Selected passage –

+++++

Text to Image Diffusion

To compare our images in one place, we will use the FiftyOne Python library, a tool for managing your computer vision datasets. From there, we can leverage a plugin that has included many popular text-to-image models. Here is how we can get started:

pip install fiftyone
fiftyone plugins download https://github.com/jacobmarks/text-to-image

As mentioned, many of these diffusion models are best run on a model-serving platform due to hardware strain or availability. Below is the breakdown of where to get these models and how we can run them:

Replicate:

OpenAI:

StabilityAI

Many of these models cost less than a cent to run and deliver fast inference results! They are extremely convenient to use and flexible. If you are interested in using them, sign up and make sure to add your API key to your environment key before moving on:

# Replicate
pip install replicate
export REPLICATE_API_TOKEN=######

# OpenAI
pip install openai
export OPENAI_API_KEY=########

# StabilityAI
pip install requests
export STABILITY_API_KEY=######

 After we have installed the required dependencies, we want to create a dataset to hold our new text-to-image results. It will be empty to start, but we will quickly fill it. To create a dataset and launch the visualization app in a new tab, open up a notebook and run the following code:

import fiftyone as fo

dataset = fo.Dataset("Text-to-Image")
session = fo.launch_app(dataset)

From here, we can browse operations and find the text-to-image operator using backtick, “ ` “. Select the model you want to run and enter your preferred inputs, including a prompt. After a second or two, your new image will be loaded into the app!

+++++

Listed entries –
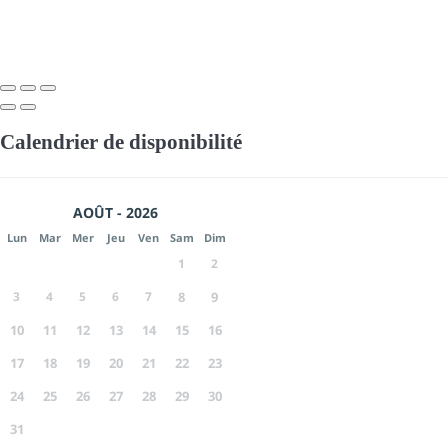
Calendrier de disponibilité
AOÛT - 2026
Lun
Mar
Mer
Jeu
Ven
Sam
Dim
1
2
3
4
5
6
7
8
9
10
11
12
13
14
15
16
17
18
19
20
21
22
23
24
25
26
27
28
29
30
31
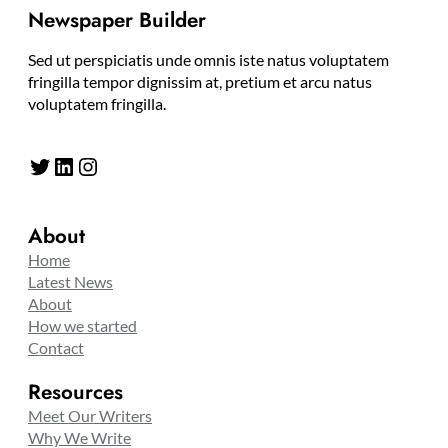
Newspaper Builder
Sed ut perspiciatis unde omnis iste natus voluptatem
fringilla tempor dignissim at, pretium et arcu natus
voluptatem fringilla.
Twitter
LinkedIn
Instagram
About
Home
Latest News
About
How we started
Contact
Resources
Meet Our Writers
Why We Write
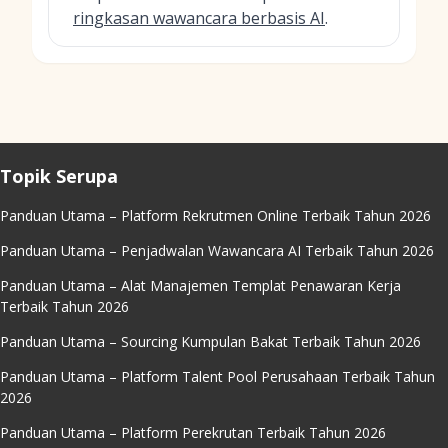
ringkasan wawancara berbasis AI
.
Topik Serupa
Panduan Utama – Platform Rekrutmen Online Terbaik Tahun 2026
Panduan Utama – Penjadwalan Wawancara AI Terbaik Tahun 2026
Panduan Utama – Alat Manajemen Templat Penawaran Kerja
Terbaik Tahun 2026
Panduan Utama – Sourcing Kumpulan Bakat Terbaik Tahun 2026
Panduan Utama – Platform Talent Pool Perusahaan Terbaik Tahun
2026
Panduan Utama – Platform Perekrutan Terbaik Tahun 2026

+++++

Exercise instructions –
Reproduce the part of the text-to-image diffusion passage starting with "# StabilityAI" and going on through "into the app!".

Your solution –
# StabilityAI
pip install requests
export STABILITY_API_KEY=######

 After we have installed the required dependencies, we want to create a dataset to hold our new text-to-image results. It will be empty to start, but we will quickly fill it. To create a dataset and launch the visualization app in a new tab, open up a notebook and run the following code:

import fiftyone as fo

dataset = fo.Dataset("Text-to-Image")
session = fo.launch_app(dataset)

From here, we can browse operations and find the text-to-image operator using backtick, “ ` “. Select the model you want to run and enter your preferred inputs, including a prompt. After a second or two, your new image will be loaded into the app!